Why was she doing this? Why have a fight now? Her mother needed her help. But Betsy couldn’t stop. “You could have been there to answer some questions, help me through—”
“Why? Adolescence is a ridiculous time in a person’s life. All we would do is fight. That’s what mothers and daughters do at that age.”
“You weren’t here enough to—”
“Your father mollycoddled you. Damped down the fire in you.”
Betsy swallowed hard. “What? What do you mean, ‘damped down the fire’?”
“Low expectations,” her mother mumbled, staring through the crystal-clear liquid in her glass. “You turned out to be too meek for my taste.”
Betsy knew it was the slivovica talking, but she felt as if she had been punched in the stomach.
“But that John,” said Grace. “If you had stayed with him you would be at MIT.”
“MIT doesn’t have a graduate psychotherapy program, Mother.”
“Teaching at Boston University then,” said Grace, stretching her arm out for the slivovica bottle. She sloshed the liquor into her glass. Sticky liquid spilled over the rim, onto the hooked rug.
“Mom. That’s over fifty percent alcohol—”
“Maybe Harvard. You are smart enough. It’s not smarts you’re lacking.”
“I never wanted to teach at a university—”
“Doing empirical research. Publishing! Making a name for yourself.”
“I help people, Mom. Isn’t that a good thing?”
“Like your father. Humpf!” Grace said. Her tongue stuck to the roof of her mouth. She made clicking sounds. Like a dolphin, Betsy couldn’t help thinking.
“Helping people!” Grace repeated, her tongue finally unsticking. “Like they were little broken toys that he could fix. Glue them here, glue them there. He never wanted to publish his work. Do you know how well respected he was in Vienna, before we married? Then all of a sudden, it was like he wanted to hide under a rug. Disappear.”
“What’s wrong with helping people with their problems?”
“Helping people! That’s for social workers and school teachers! School crossing guards, boy scouts—”
“You know what, Mom? I think you’ve had too much slivovica. And you’re really acting out here because you’re heartbroken over Dad.”
“Don’t you psychoanalyze me, Missy!” Grace said, shaking a bony finger at her daughter. “I don’t need your advice.”
Grace’s face crumpled with grief. She began to cry.
“We could talk about Dad without it being a fight,” said Betsy, softly. “You need to talk to somebody.”
Grace closed her eyes tight, shaking her head, trying to rid herself of the words.
“I want to talk about you, not your father!” she said, tightening her grip around the stem of her glass. Betsy saw the outline of her finger bones, clutching like a perched bird.

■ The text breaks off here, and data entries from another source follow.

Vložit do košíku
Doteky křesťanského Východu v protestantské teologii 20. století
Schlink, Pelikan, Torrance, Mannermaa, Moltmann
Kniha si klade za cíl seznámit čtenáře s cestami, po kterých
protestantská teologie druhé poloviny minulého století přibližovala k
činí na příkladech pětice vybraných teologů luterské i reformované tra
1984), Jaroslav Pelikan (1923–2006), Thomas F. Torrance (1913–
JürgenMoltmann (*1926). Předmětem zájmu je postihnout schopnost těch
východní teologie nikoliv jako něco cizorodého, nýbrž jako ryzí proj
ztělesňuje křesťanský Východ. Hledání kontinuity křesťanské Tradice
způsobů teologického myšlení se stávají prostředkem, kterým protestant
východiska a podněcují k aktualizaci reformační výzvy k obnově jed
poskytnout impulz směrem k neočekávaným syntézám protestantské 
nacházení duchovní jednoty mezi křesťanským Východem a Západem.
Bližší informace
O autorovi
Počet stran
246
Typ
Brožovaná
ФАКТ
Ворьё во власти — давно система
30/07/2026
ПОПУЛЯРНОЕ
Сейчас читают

“If you had stayed with John, he would have straightened you out. He was a practical young man. No nonsense. He would have been a damn good father, a good provider. I would have had grandchildren by now.”
Betsy suddenly couldn’t breathe. She tried to answer her mother, but no sounds came out of her mouth. She got up, grabbing her parka off the peg. She wrapped her burgundy wool scarf three times around her throat, pulled on her tasseled ski cap and gloves.
“Where are you going?” snapped Grace, leaning forward in her chair. She nearly lost her balance and toppled to the floor. “Betsy! It’s a goddamn blizzard out there!”
“I’d prefer the storm out there than the one here, Mom.”
Betsy slammed the door shut, blinking hot tears. Snowflakes melted against her eyelashes, blinding her.
Chapter 6
ČACHTICE CASTLE
NOVEMBER 28, 1610
After Janos had inspected the horses, he asked if he could be presented to the mistress of the castle.
“The Countess does not hold audience until dusk,” said Guard Kovach. “She will see you after sunset.”
Janos stared back at the gloomy castle where he had seen the shadowy movement.